In May 2021, the campaign group Fair Play for Women published the Equality Analysis for E Wing, which they had obtained via a Freedom of Information Access request.
The following is of particular note:
'In consideration of the options available to house male prisoners with a GRC, the perceived necessity for these prisoners to continue to associate with female prisoners, to have ‘equality of opportunity’ compared to female prisoners and the wish to ‘foster good relations’ between the two groups took priority over any concern for the safety of female prisoners. For this reason a bespoke unit in the male estate was rejected.
Initially, it was proposed that E Wing should house both ‘non-trans and trans’ high risk women. This would have eliminated discrimination between the two groups as ‘trans women’ would have been treated the same as ‘non-trans women’. Again, this proposal was seen to offer the advantage of fostering good relations. This was rejected as unworkable due to ‘the specific risks to other women which do in part derive from their transgender status’. We believe it is more accurate to state that the ‘specific risks’ arise because these prisoners are male.

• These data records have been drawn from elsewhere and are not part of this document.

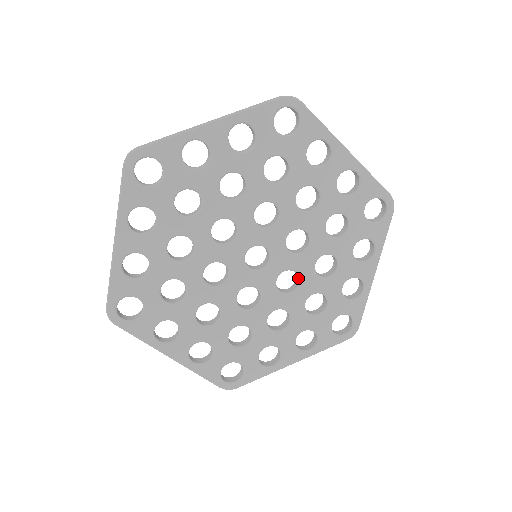
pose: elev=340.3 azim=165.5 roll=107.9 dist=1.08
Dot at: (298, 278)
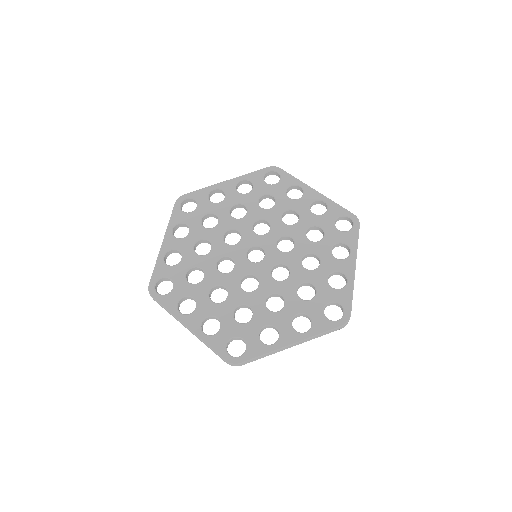
Dot at: (289, 271)
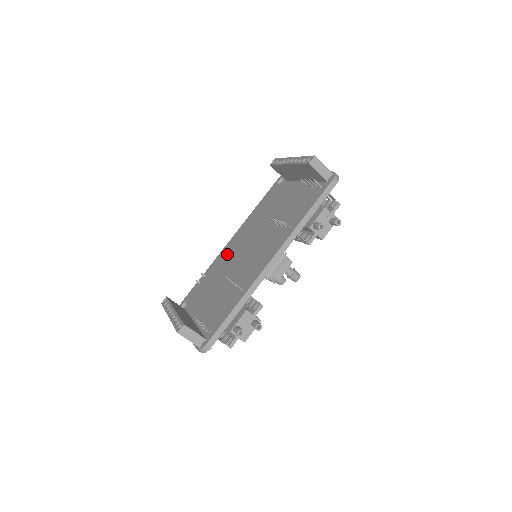
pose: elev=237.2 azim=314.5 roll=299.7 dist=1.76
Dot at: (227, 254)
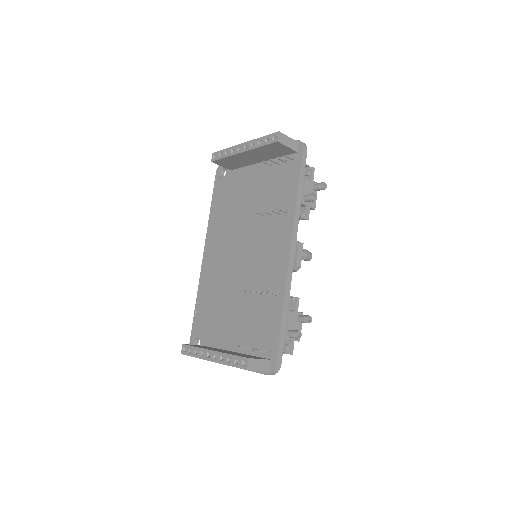
Dot at: (214, 270)
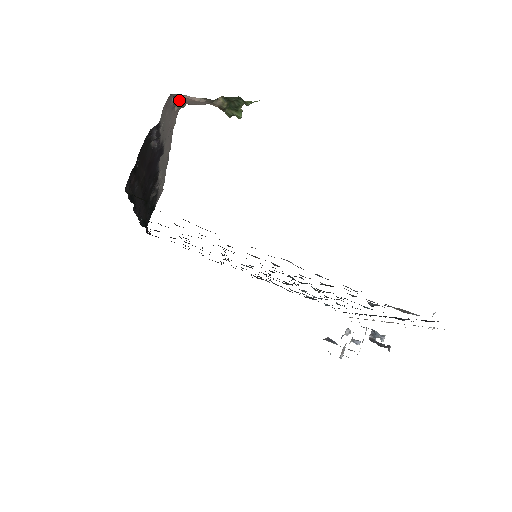
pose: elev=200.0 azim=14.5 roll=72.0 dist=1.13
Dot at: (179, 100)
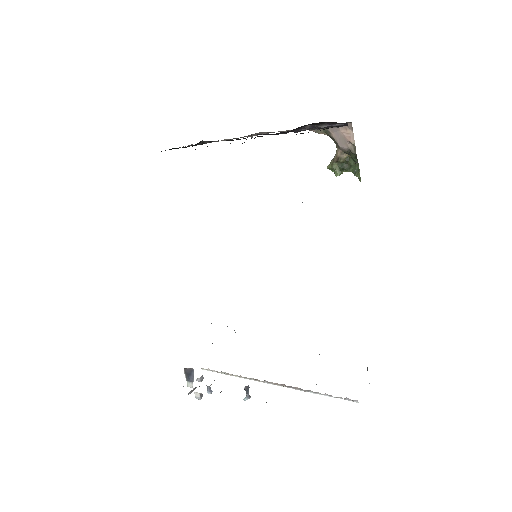
Dot at: (339, 129)
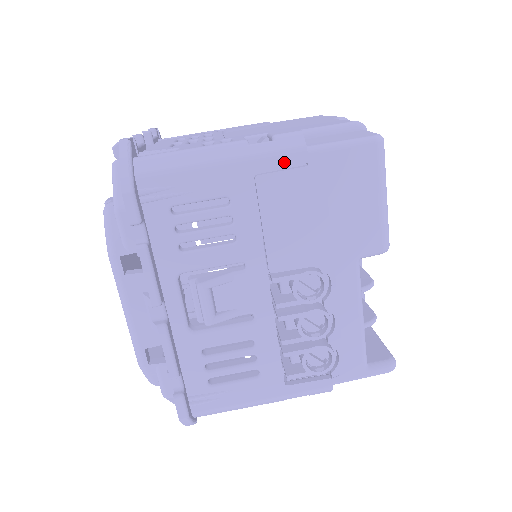
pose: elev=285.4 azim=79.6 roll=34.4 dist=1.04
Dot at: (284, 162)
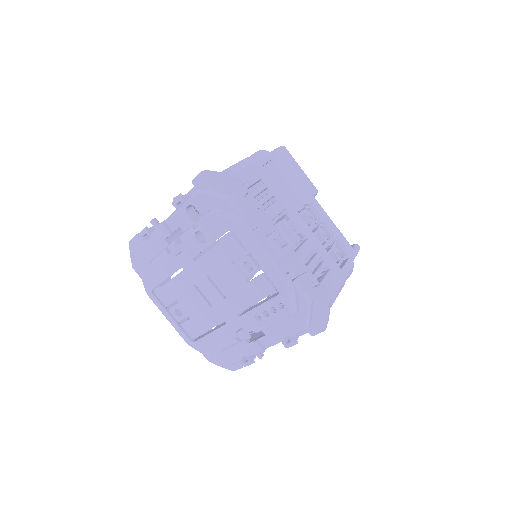
Dot at: (268, 159)
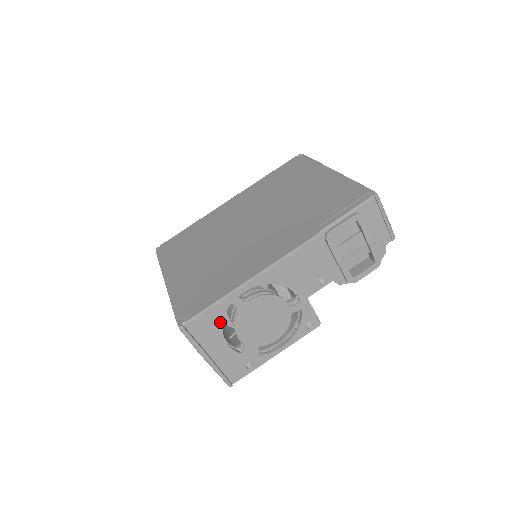
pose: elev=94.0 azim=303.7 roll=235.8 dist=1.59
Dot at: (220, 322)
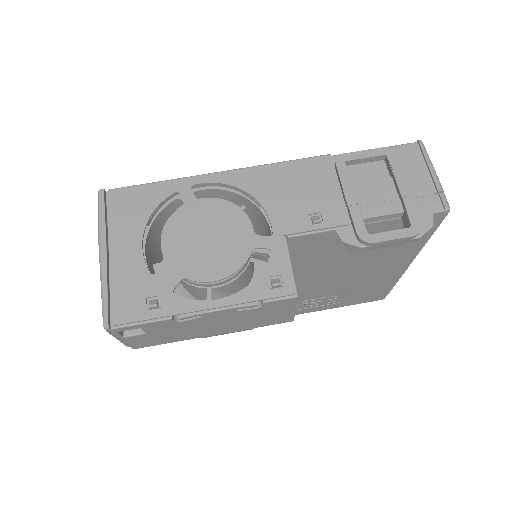
Dot at: (150, 209)
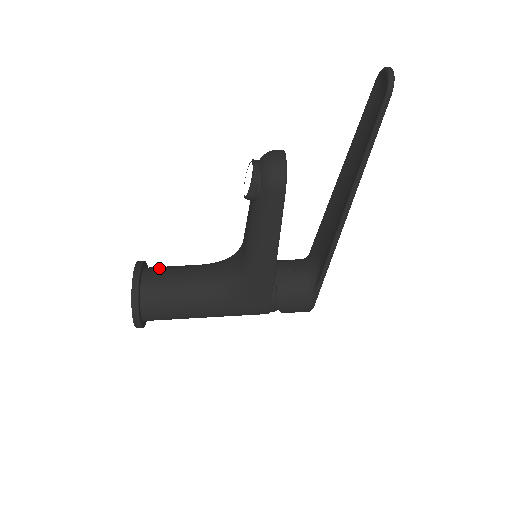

There is scant consideration given to the safety and wellbeing of female prisoners at Downview. No account is taken to the budgetary, infrastructure or staffing costs to HMP Downview of repurposing E Wing and the consequent impact on the women held there.'
WING E IS NOW MIXED SEX?
Although it was decided that the Unit would be for the sole use of male prisoners with a GRC, evidence referred to in the judgement handed down in R (FDJ) v Secretary of State for Justice indicates that women have been housed in E Wing at the same time as males prisoners with a GRC.
At paragraph 37, the judgement states:
In response to the Covid-19 pandemic, E Wing has in recent months also accommodated a number of women prisoners who elected to be placed there in order to shield; but they were on a separate landing from the transgender women.
We consider this to be a very worrying development as it sets a precedent for opening the Unit up to female offenders.